The project file, the file that has the information of what clips are part of it, the sequence information, etc. is VERY different from the actual capture scratch, audio renders, video renders, etc. The project file itself is VERY small compared to the actual video files - you can place the project file anywhere (like in your Documents folder) but store the actual video files on a separate high speed drive.
In all honesty, there are two things you don't want to do:
Store your video files on your OS drive
Store your video files on a partition of the drive your boot partition is on.
Some of the reasons include:
If the OS needs to access the drive the same time you have certain video work going on (whether it be for memory swap, just accessing standard operating files, auto save a project, etc.), it can cause problems for the OS or working with the video, neither something you want to deal with - especially if you're every importing footage from tape.
Video scratch drives get thrashed, A LOT. This gives video scratch drives a higher chance of failure compared to normal OS boot drive. If you're working on video on your boot drive extensively, you run a higher risk of drive failure then if you keep the video on a separate drive for scratch.
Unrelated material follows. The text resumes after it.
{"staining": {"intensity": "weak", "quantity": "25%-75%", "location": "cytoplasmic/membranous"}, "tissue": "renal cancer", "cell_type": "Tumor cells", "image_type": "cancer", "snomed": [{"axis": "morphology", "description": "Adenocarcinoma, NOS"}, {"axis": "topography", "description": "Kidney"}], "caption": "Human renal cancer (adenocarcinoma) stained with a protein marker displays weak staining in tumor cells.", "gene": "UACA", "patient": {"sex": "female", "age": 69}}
If the scratch drive is the same drive as the OS/boot drive, and it fails, you won't be a happy camper when your computer no longer works where as if a scratch drive fails that's separate, you may be angry, but your system will continue to work.
On any system that I edit with (whether it be the iMac I'm at right now, the MBP that I sold earlier this year or my Mac Pro at home) - I ALWAYS have my scratch drive be a separate drive (not just separate partition) from my boot drive.